Problem:
Report every line of the listing below in which the string "help" occurs.

Material supplied:

┄┄┄┄┄┄┄┄┄┄┄┄┄┄┄┄┄┄┄┄

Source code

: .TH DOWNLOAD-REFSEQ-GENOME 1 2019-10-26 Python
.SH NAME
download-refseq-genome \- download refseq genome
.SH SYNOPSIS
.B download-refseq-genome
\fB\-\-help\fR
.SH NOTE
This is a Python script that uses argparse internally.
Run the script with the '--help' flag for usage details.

┄┄┄┄┄┄┄┄┄┄┄┄┄┄┄┄┄┄┄┄

Final answer:
\fB\-\-help\fR
Run the script with the '--help' flag for usage details.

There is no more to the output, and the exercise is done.